◆ THE TASK:
Each line of data below must be printed exactly as written, with any pictures removed.

(GIVEN RECORDS begins)

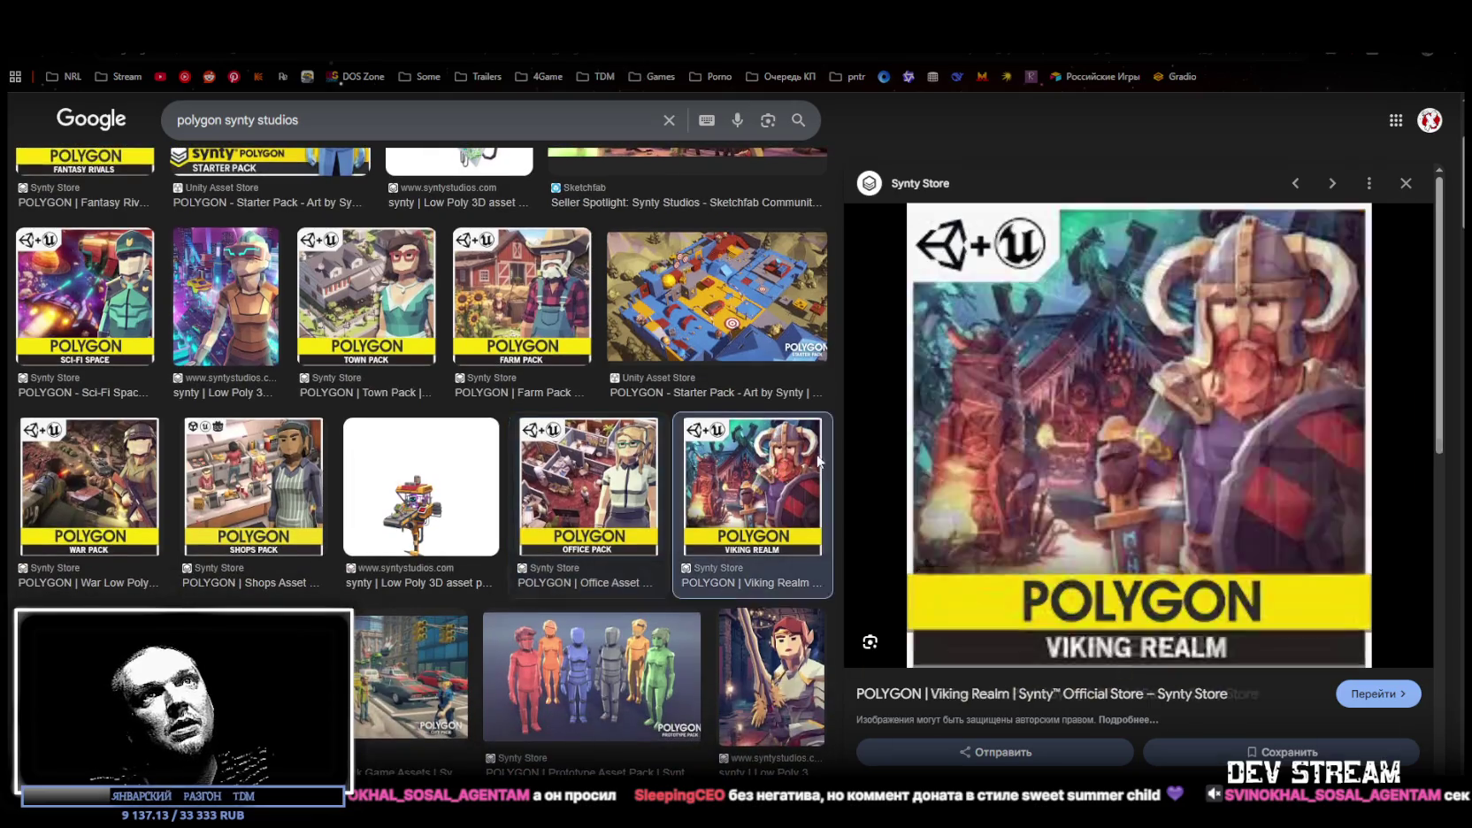
scroll(668, 449, "down", 1)
scroll(668, 450, "down", 2)
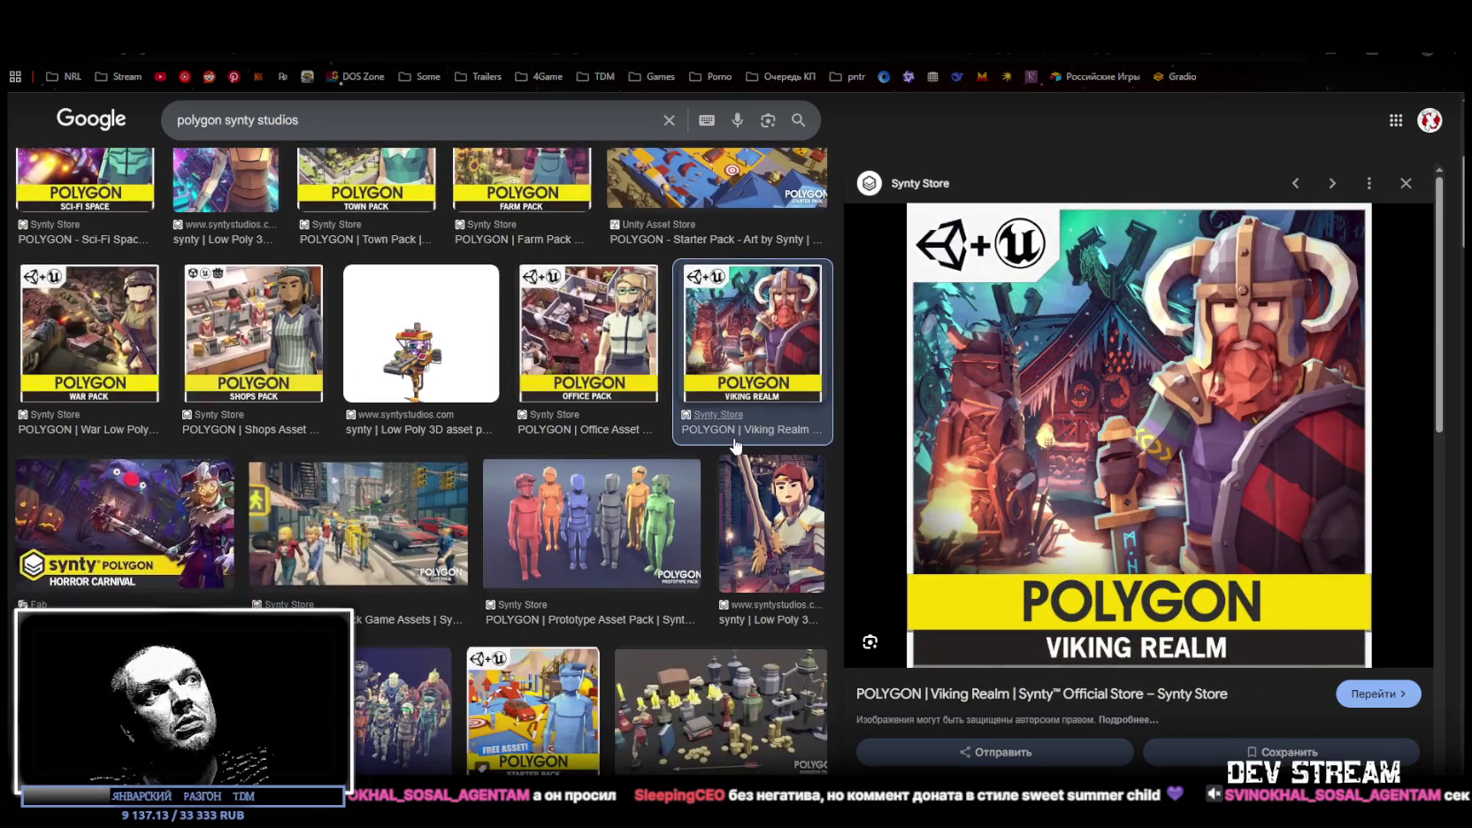
scroll(637, 447, "down", 1)
left_click(591, 447)
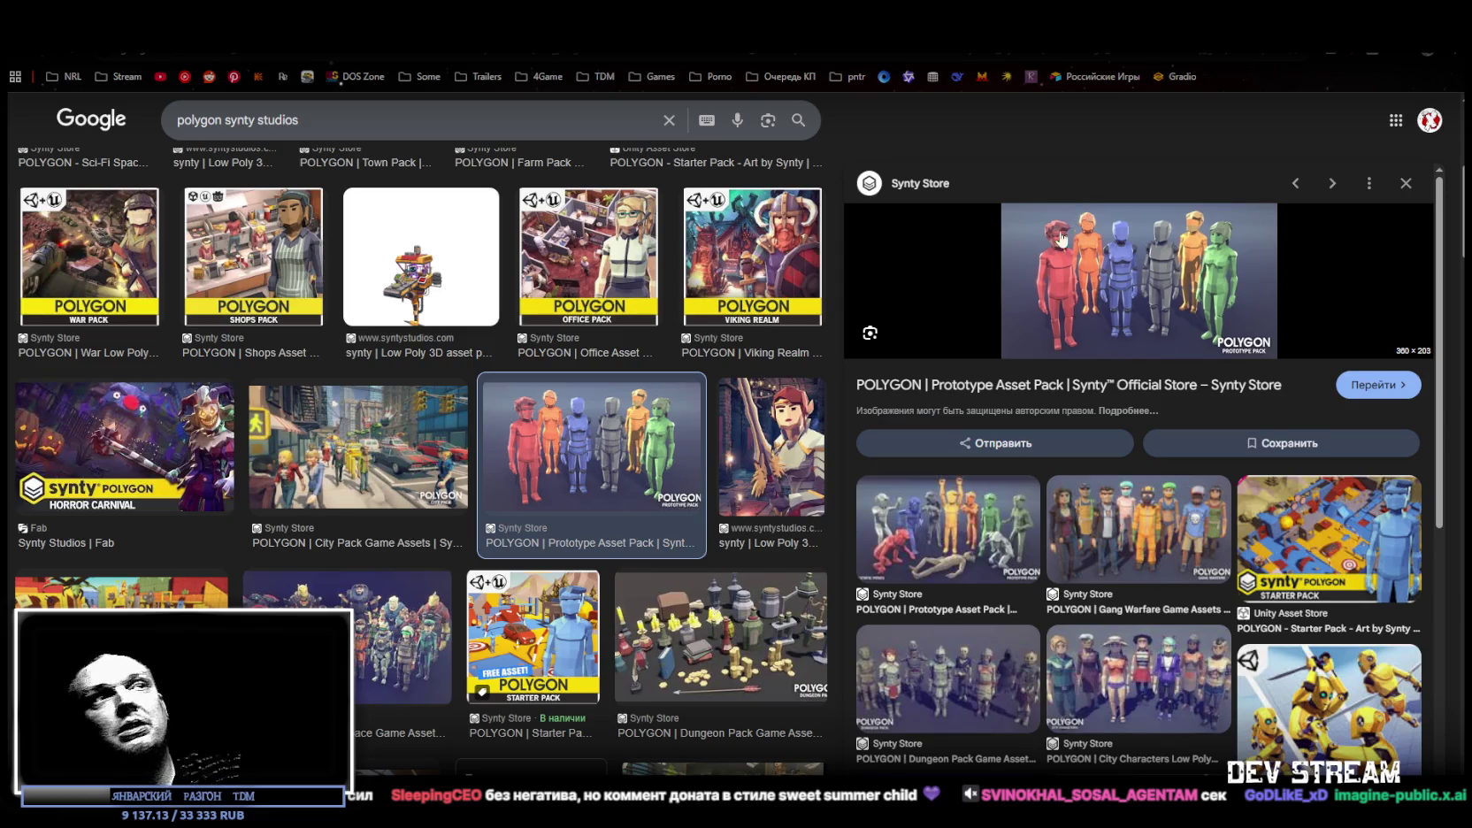
key("alt+Tab")
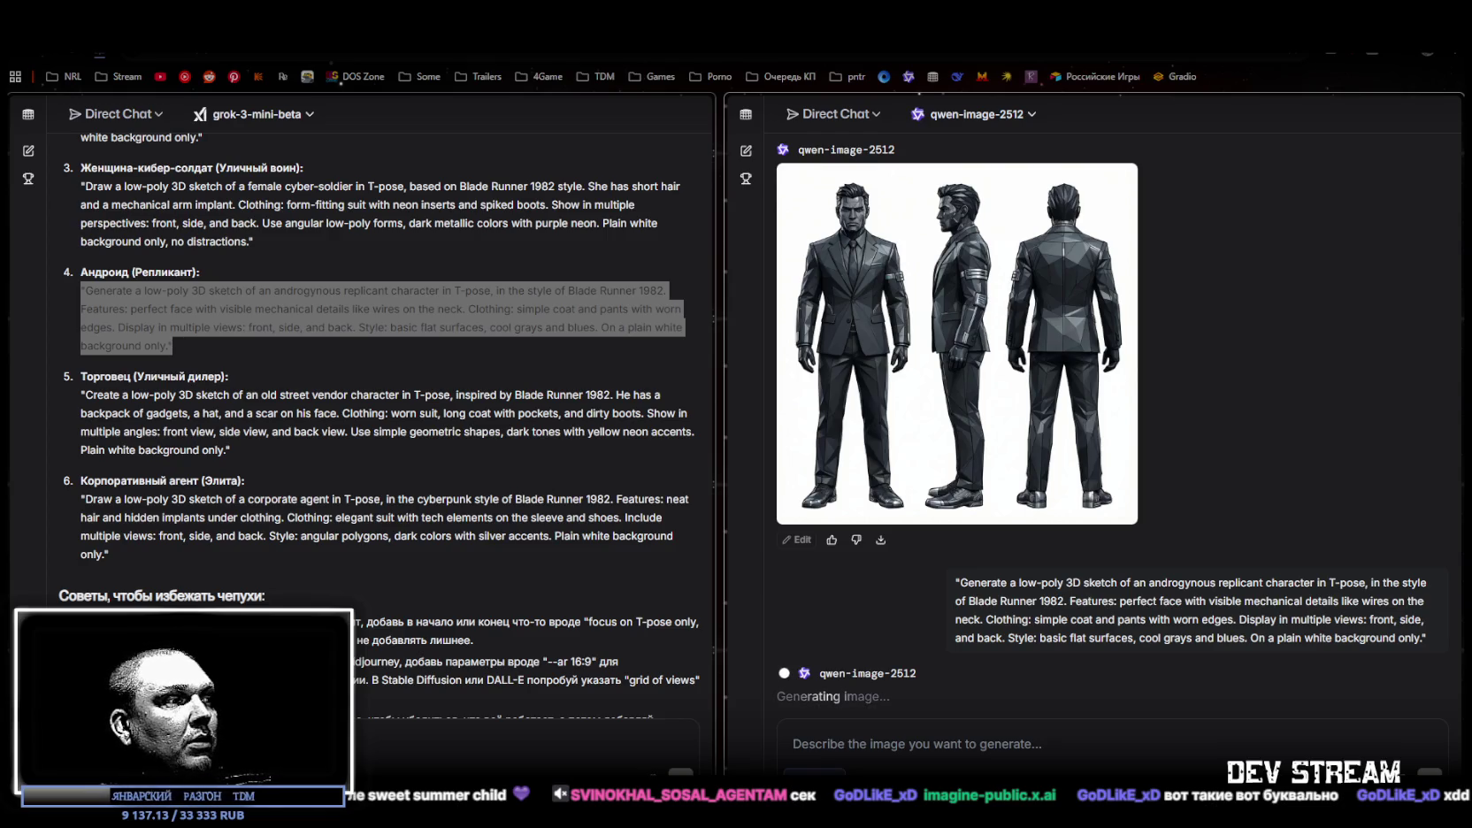
key("alt+Tab")
left_click_drag(1143, 163, 1156, 140)
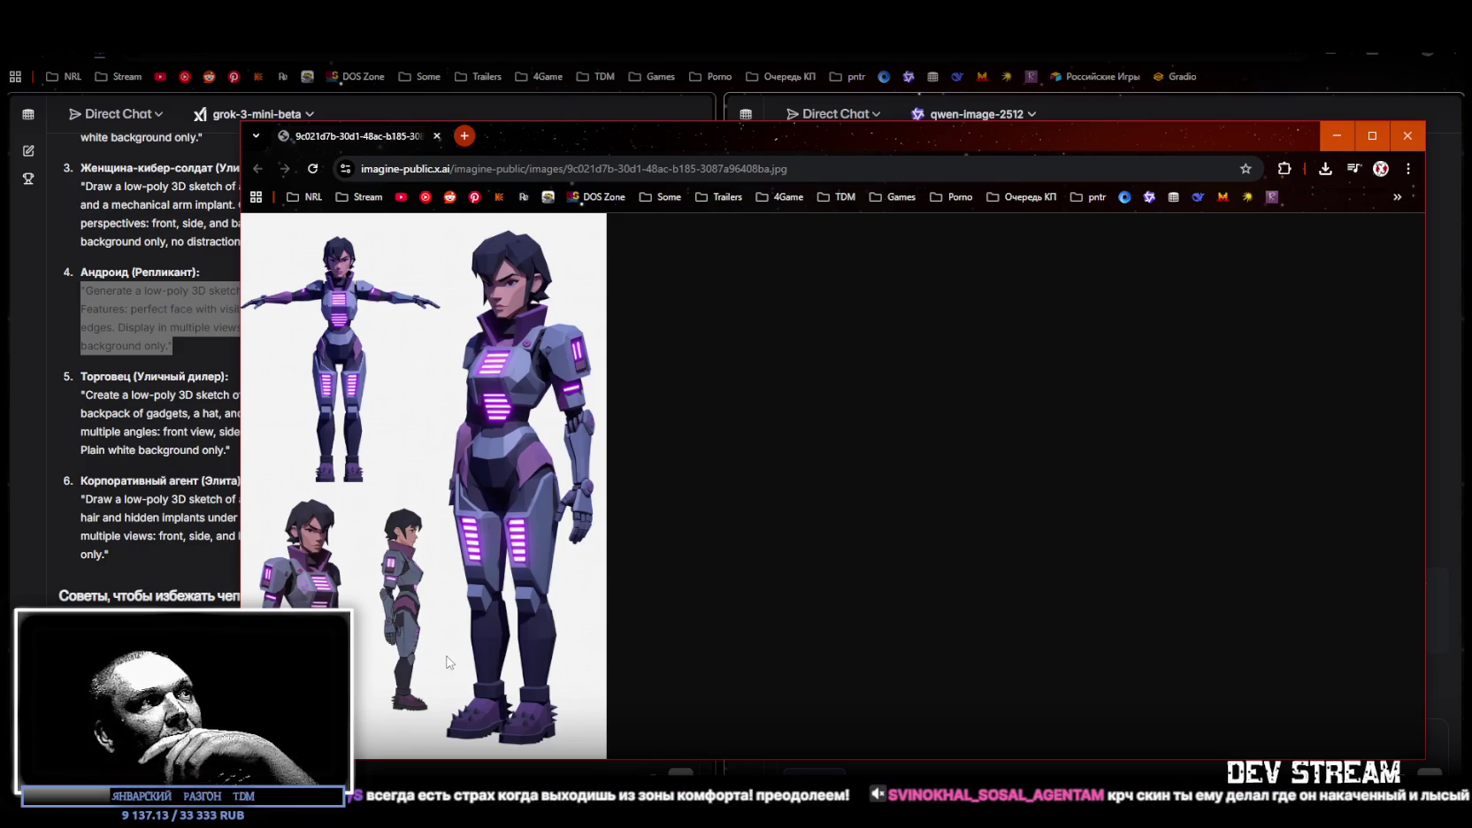
left_click(437, 135)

(GIVEN RECORDS ends)

◆ TASK SOLUTION:
scroll(668, 449, "down", 1)
scroll(668, 450, "down", 2)
scroll(637, 447, "down", 1)
left_click(591, 447)
key("alt+Tab")
key("alt+Tab")
left_click_drag(1143, 163, 1156, 140)
left_click(437, 135)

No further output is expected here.